--- START ---

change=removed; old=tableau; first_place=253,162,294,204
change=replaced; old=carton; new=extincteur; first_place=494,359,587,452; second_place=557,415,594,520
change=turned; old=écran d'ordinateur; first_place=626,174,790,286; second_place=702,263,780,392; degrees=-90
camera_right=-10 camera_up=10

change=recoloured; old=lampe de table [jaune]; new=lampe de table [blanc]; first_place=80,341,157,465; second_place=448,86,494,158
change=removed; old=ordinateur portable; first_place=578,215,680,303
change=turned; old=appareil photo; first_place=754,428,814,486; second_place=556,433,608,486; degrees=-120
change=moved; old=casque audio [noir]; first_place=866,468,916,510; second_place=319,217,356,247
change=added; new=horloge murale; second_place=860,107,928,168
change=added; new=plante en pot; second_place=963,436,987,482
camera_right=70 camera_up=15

--- END ---

--- Problem statement ---
All of the data needs to be printed once more, exactly.

--- Task output ---
change=removed; old=tableau; first_place=253,162,294,204
change=replaced; old=carton; new=extincteur; first_place=494,359,587,452; second_place=557,415,594,520
change=turned; old=écran d'ordinateur; first_place=626,174,790,286; second_place=702,263,780,392; degrees=-90
camera_right=-10 camera_up=10

change=recoloured; old=lampe de table [jaune]; new=lampe de table [blanc]; first_place=80,341,157,465; second_place=448,86,494,158
change=removed; old=ordinateur portable; first_place=578,215,680,303
change=turned; old=appareil photo; first_place=754,428,814,486; second_place=556,433,608,486; degrees=-120
change=moved; old=casque audio [noir]; first_place=866,468,916,510; second_place=319,217,356,247
change=added; new=horloge murale; second_place=860,107,928,168
change=added; new=plante en pot; second_place=963,436,987,482
camera_right=70 camera_up=15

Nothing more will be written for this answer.